_REQUIRED ACTION:_ In the entries below, begin at the line that has "সই না করে আটকে রেখেছেন বলে অভিযোগ ডিএমকে সাং", stop after the line that has "مخمرها به اتانول", and output those lines exactly with no pictures.

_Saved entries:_
┄┄┄┄┄┄┄┄┄┄┄┄┄┄┄┄┄┄┄┄
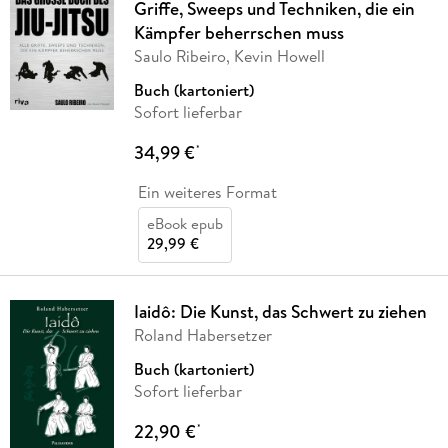
Griffe, Sweeps und Techniken, die ein
Kämpfer beherrschen muss
Saulo Ribeiro, Kevin Howell
Buch (kartoniert)
Sofort lieferbar
34,99 €
*
Ein weiteres Format
eBook epub
29,99 €
Iaidô: Die Kunst, das Schwert zu ziehen
Roland Habersetzer
Buch (kartoniert)
Sofort lieferbar
22,90 €
*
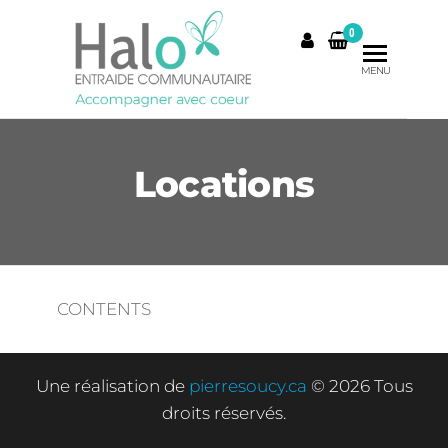
Skip
0
to
the
MENU
content
Locations
CONTENTS
Une réalisation de
pierresoucy.ca
© 2026 Tous
droits réservés.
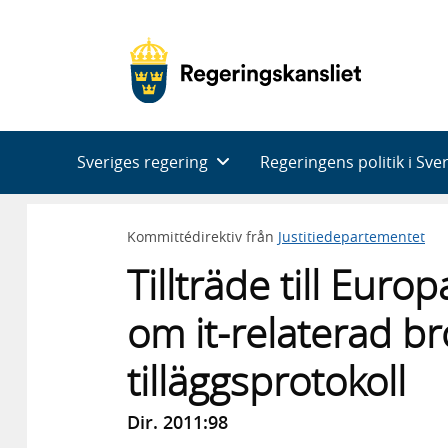
Huvudnavigering
Sveriges regering
Regeringens politik i Sve
Kommittédirektiv från
Justitiedepartementet
Tillträde till Eur
om it-relaterad b
tilläggsprotokoll
Dir. 2011:98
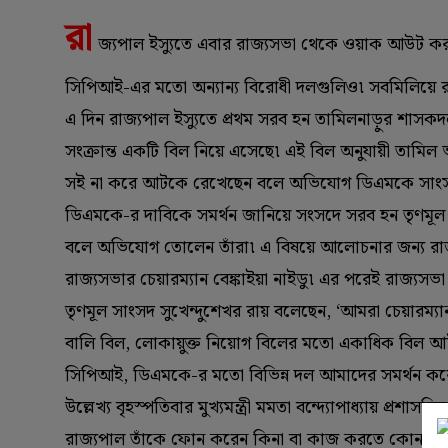
রা
জ্যপাল ইস্যুতে এবার রাজ্যসভা থেকে ওয়াক আউট কর
সিপিআই-এর মতো অন্যান্য বিরোধী দলগুলিও৷ সবমিলিয়ে র
এ দিন রাজ্যপাল ইস্যুতে প্রথম সরব হন তামিলনাড়ুর শাসক
সংক্রান্ত একটি বিল নিয়ে এসেছে৷ এই বিল অনুযায়ী তামিল ভ
সই না করে আটকে রেখেছেন বলে অভিযোগ ডিএমকে সাং
ডিএমকে-র দাবিকে সমর্থন জানিয়ে সংসদে সরব হন তৃণমূ
বলে অভিযোগ তোলেন তাঁরা৷ এ বিষয়ে আলোচনার জন্য রাজ্য
রাজ্যসভার চেয়ারম্যান বেঙ্কাইয়া নাইডু৷ এর পরেই রাজ্য
তৃণমূল সাংসদ সুখেন্দুশেখর রায় বলেছেন, ‘আমরা চেয়ারম্য
বালি বিল, লোকায়ুক্ত নিয়োগ বিলের মতো একাধিক বিল আটক
সিপিআই, ডিএমকে-র মতো বিভিন্ন দল আমাদের সমর্থন কর
উল্লেখ্য বৃহস্পতিবার মুখ্যমন্ত্রী মমতা বন্দ্যোপাধ্যায় প্র
রাজ্যপাল তাঁকে ফোন করেন কিনা বা কাজ করতে কোনও অসুবিধ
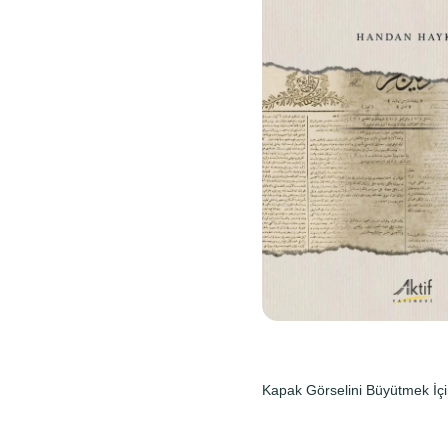
Kapak Görselini Büyütmek İçi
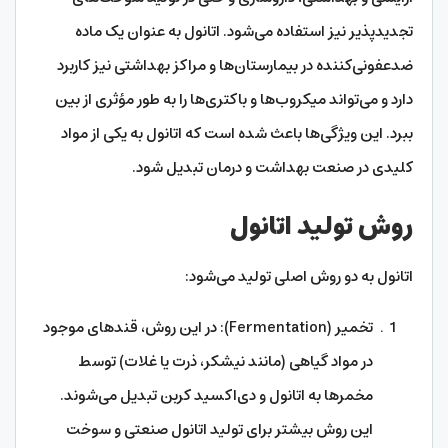
تجدیدپذیر نیز استفاده می‌شود. اتانول به عنوان یک ماده
ضدعفونی‌کننده در بیمارستان‌ها و مراکز بهداشتی نیز کاربرد
دارد و می‌تواند میکروب‌ها و باکتری‌ها را به طور مؤثری از بین
ببرد. این ویژگی‌ها باعث شده است که اتانول به یکی از مواد
کلیدی در صنعت بهداشت و درمان تبدیل شود.
روش تولید اتانول
اتانول به دو روش اصلی تولید می‌شود:
تخمیر (Fermentation): در این روش، قندهای موجود
در مواد گیاهی (مانند نیشکر، ذرت یا غلات) توسط
مخمرها به اتانول و دی‌اکسید کربن تبدیل می‌شوند.
این روش بیشتر برای تولید اتانول صنعتی و سوخت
┄┄┄┄┄┄┄┄┄┄┄┄┄┄┄┄┄┄┄┄
_EXERCISE ANSWER:_
সই না করে আটকে রেখেছেন বলে অভিযোগ ডিএমকে সাং
ডিএমকে-র দাবিকে সমর্থন জানিয়ে সংসদে সরব হন তৃণমূ
বলে অভিযোগ তোলেন তাঁরা৷ এ বিষয়ে আলোচনার জন্য রাজ্য
রাজ্যসভার চেয়ারম্যান বেঙ্কাইয়া নাইডু৷ এর পরেই রাজ্য
তৃণমূল সাংসদ সুখেন্দুশেখর রায় বলেছেন, ‘আমরা চেয়ারম্য
বালি বিল, লোকায়ুক্ত নিয়োগ বিলের মতো একাধিক বিল আটক
সিপিআই, ডিএমকে-র মতো বিভিন্ন দল আমাদের সমর্থন কর
উল্লেখ্য বৃহস্পতিবার মুখ্যমন্ত্রী মমতা বন্দ্যোপাধ্যায় প্র
রাজ্যপাল তাঁকে ফোন করেন কিনা বা কাজ করতে কোনও অসুবিধ
Kapak Görselini Büyütmek İçi
تجدیدپذیر نیز استفاده می‌شود. اتانول به عنوان یک ماده
ضدعفونی‌کننده در بیمارستان‌ها و مراکز بهداشتی نیز کاربرد
دارد و می‌تواند میکروب‌ها و باکتری‌ها را به طور مؤثری از بین
ببرد. این ویژگی‌ها باعث شده است که اتانول به یکی از مواد
کلیدی در صنعت بهداشت و درمان تبدیل شود.
روش تولید اتانول
اتانول به دو روش اصلی تولید می‌شود:
تخمیر (Fermentation): در این روش، قندهای موجود
در مواد گیاهی (مانند نیشکر، ذرت یا غلات) توسط
مخمرها به اتانول و دی‌اکسید کربن تبدیل می‌شوند.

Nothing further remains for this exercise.